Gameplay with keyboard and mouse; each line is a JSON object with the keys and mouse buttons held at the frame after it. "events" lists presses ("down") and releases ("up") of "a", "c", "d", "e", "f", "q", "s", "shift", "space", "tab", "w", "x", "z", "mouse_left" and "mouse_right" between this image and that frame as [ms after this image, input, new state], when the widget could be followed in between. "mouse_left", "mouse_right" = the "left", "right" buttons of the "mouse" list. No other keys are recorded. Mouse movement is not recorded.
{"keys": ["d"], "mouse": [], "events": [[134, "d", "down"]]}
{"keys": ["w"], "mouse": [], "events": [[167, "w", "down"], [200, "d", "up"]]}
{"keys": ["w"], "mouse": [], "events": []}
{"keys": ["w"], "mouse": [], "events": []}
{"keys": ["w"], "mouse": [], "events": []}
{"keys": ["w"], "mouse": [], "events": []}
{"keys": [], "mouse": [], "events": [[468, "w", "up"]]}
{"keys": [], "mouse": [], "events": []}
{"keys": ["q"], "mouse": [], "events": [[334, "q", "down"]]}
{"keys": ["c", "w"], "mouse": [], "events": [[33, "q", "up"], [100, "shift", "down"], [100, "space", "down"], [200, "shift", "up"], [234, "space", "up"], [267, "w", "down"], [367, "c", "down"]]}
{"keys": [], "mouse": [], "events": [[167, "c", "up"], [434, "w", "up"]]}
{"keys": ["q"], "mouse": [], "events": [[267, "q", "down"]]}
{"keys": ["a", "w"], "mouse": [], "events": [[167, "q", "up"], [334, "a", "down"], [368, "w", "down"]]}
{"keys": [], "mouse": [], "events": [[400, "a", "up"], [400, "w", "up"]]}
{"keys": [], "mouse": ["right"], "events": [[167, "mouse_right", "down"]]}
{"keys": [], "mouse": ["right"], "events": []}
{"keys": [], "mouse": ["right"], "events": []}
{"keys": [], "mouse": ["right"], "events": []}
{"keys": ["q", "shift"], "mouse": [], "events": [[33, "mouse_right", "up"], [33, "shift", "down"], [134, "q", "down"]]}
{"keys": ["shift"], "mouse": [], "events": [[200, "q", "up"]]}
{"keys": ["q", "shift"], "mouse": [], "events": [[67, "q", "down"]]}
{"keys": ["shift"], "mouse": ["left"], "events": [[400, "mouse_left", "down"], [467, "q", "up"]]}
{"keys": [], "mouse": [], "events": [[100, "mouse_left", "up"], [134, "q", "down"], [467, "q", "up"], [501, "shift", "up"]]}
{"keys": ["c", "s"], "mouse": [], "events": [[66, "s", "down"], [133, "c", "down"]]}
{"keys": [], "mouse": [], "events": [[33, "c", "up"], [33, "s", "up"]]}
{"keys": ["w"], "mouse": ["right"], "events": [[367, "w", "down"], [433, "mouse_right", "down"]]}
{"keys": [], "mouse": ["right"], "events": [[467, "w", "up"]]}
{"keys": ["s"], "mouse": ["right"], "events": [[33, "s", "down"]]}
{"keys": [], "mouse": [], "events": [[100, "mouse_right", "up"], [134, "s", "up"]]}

__About this task__:
Every line in the entries above that has the word "space" should be identified and copied.

__Solution to this task__:
Gameplay with keyboard and mouse; each line is a JSON object with the keys and mouse buttons held at the frame after it. "events" lists presses ("down") and releases ("up") of "a", "c", "d", "e", "f", "q", "s", "shift", "space", "tab", "w", "x", "z", "mouse_left" and "mouse_right" between this image and that frame as [ms after this image, input, new state], when the widget could be followed in between. "mouse_left", "mouse_right" = the "left", "right" buttons of the "mouse" list. No other keys are recorded. Mouse movement is not recorded.
{"keys": ["c", "w"], "mouse": [], "events": [[33, "q", "up"], [100, "shift", "down"], [100, "space", "down"], [200, "shift", "up"], [234, "space", "up"], [267, "w", "down"], [367, "c", "down"]]}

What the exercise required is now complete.